Page extract START

# issues with cleaning 230 mesh



## Gnarly (Jan 23, 2015)

hi everyone,

I bought a 230 mesh yellow screen and it works great. 
My dilemma now is...cleaning the plastisol off. Most of the ink came off, but still some residue of the plastisol are hanging around. 

I'm using the CCI 147 screen wash that I spayed on both sides of the screen and waited about a minute and washed the screen off with my 1600 pressure washer. 

I understand that the screen has a tighter mesh and ink might be a bit more difficult to remove. Perhaps I'm using the wrong screen wash? 

What has your experience been with cleaning a 230 mesh screen?
Thank you in advance. 


-Gnar


----------



## Greatzky (Jan 28, 2009)

is ink physically left in the screen or are you just seeing the staining/ghosting that the ink left behind?


----------



## Gnarly (Jan 23, 2015)

Thanks Greatzky. Yep, I think it's stained in the mesh. I don't think it's ghosting. 
I've had ghosting before and that's when the screen was completely reclaimed (ink and emulsion removed). 
It almost feels like I have to press down really hard on the screen with the brush. Granted the brush has seen better days, I'm able to wet the screen with the CCI 147 > scrub > wash down. 

Thank you by the way.


----------



## anthony1oo (Apr 11, 2015)

Hi
Welcome to this forum, Your question is really a good question,
sorry but i have no answer for your question, 
because i have no idea in this field.

Page extract END
Material provided START

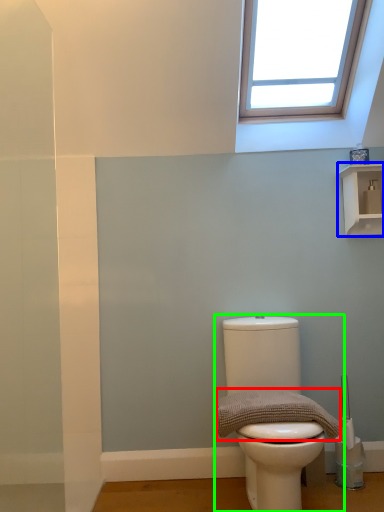
Question: Which object is positioned closest to material (highlighted by a red box)? Select from shelf (highlighted by a blue box) and toilet (highlighted by a green box).

Choices:
 (A) shelf
 (B) toilet

Answer: (B)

Material provided END

Write the next part of the forum thread about cleaning plastisol from a 230 mesh screen, picking up after its final post.

▶ _Response for this exercise_
-------------------------
 Top Ten classified website


----------



## anthony1oo (Apr 11, 2015)

anthony1oo said:


> Hi
> Welcome to this forum, Your question is really a good question,
> sorry but i have no answer for your question,
> because i have no idea in this field.
> ...


Hi
Welcome to this forum, your question is a good question,
sorry but i have no answer for your question,
because i have no idea in this field.

-------------------------
 Top Ten classified website


----------



## anthony1oo (Apr 11, 2015)

hanks Greatzky. Yep, I think it's stained in the mesh. I don't think it's ghosting. 
I've had ghosting before and that's when the screen was completely reclaimed (ink and emulsion removed). 
It almost feels like I have to press down really hard on the screen with the brush. Granted the brush has seen better days, I'm able to wet the screen with the CCI 147 > scrub > wash down. 

Thank you by the way.


----------



## Gnarly (Jan 23, 2015)

not sure what's happening here with the other replies but I'll just send you a PM, Greatzky.

Thanks,
Gnar


----------



## brandunofficial (Aug 6, 2012)

All you need is some Screen Opener. Just spray screen open on both sides and whip it down. Xylen works good too or if you could use the Tex Chem from Graphics Solutions Group it works good too but just don't get it to the sides of the screen because it will start to loosen the glue off the mesh.


----------



## brandunofficial (Aug 6, 2012)

And just so you know for reference: Screen Wash will only wash off emulsion not Plastisol. So after you are dont spraying off all the emulsion and you hold it to the light to make sure no more emulsion is on there. Then simply spray screen opener (not the citrus kind but the original one) on both sides and wipe down with an old cotton rag. It will clean it right up and look good and new.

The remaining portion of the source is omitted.